Problem to solve: Everything from the line containing "assign i1 = A^B;" to the last line of the listing below, inclusive, is what you should output, exactly as it appears.

----

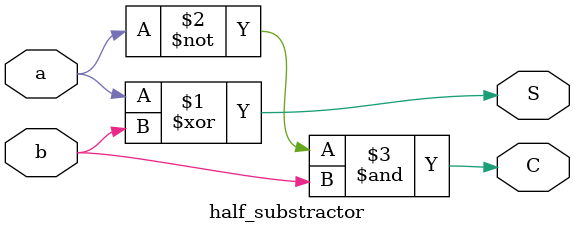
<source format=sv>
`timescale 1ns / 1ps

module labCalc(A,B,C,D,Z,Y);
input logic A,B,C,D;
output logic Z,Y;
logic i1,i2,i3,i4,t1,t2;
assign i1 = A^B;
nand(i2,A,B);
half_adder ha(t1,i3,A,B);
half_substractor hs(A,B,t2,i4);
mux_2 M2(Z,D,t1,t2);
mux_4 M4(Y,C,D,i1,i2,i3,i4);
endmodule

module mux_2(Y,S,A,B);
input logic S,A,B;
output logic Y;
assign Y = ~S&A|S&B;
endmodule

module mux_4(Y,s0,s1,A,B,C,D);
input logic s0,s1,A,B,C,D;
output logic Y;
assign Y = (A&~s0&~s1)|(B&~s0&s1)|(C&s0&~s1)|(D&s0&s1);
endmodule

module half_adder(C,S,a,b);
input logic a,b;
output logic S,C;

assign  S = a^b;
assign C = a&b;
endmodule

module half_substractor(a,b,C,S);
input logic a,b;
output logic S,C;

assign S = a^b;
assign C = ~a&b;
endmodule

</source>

----

Result of this exercise:
assign i1 = A^B;
nand(i2,A,B);
half_adder ha(t1,i3,A,B);
half_substractor hs(A,B,t2,i4);
mux_2 M2(Z,D,t1,t2);
mux_4 M4(Y,C,D,i1,i2,i3,i4);
endmodule

module mux_2(Y,S,A,B);
input logic S,A,B;
output logic Y;
assign Y = ~S&A|S&B;
endmodule

module mux_4(Y,s0,s1,A,B,C,D);
input logic s0,s1,A,B,C,D;
output logic Y;
assign Y = (A&~s0&~s1)|(B&~s0&s1)|(C&s0&~s1)|(D&s0&s1);
endmodule

module half_adder(C,S,a,b);
input logic a,b;
output logic S,C;

assign  S = a^b;
assign C = a&b;
endmodule

module half_substractor(a,b,C,S);
input logic a,b;
output logic S,C;

assign S = a^b;
assign C = ~a&b;
endmodule

</source>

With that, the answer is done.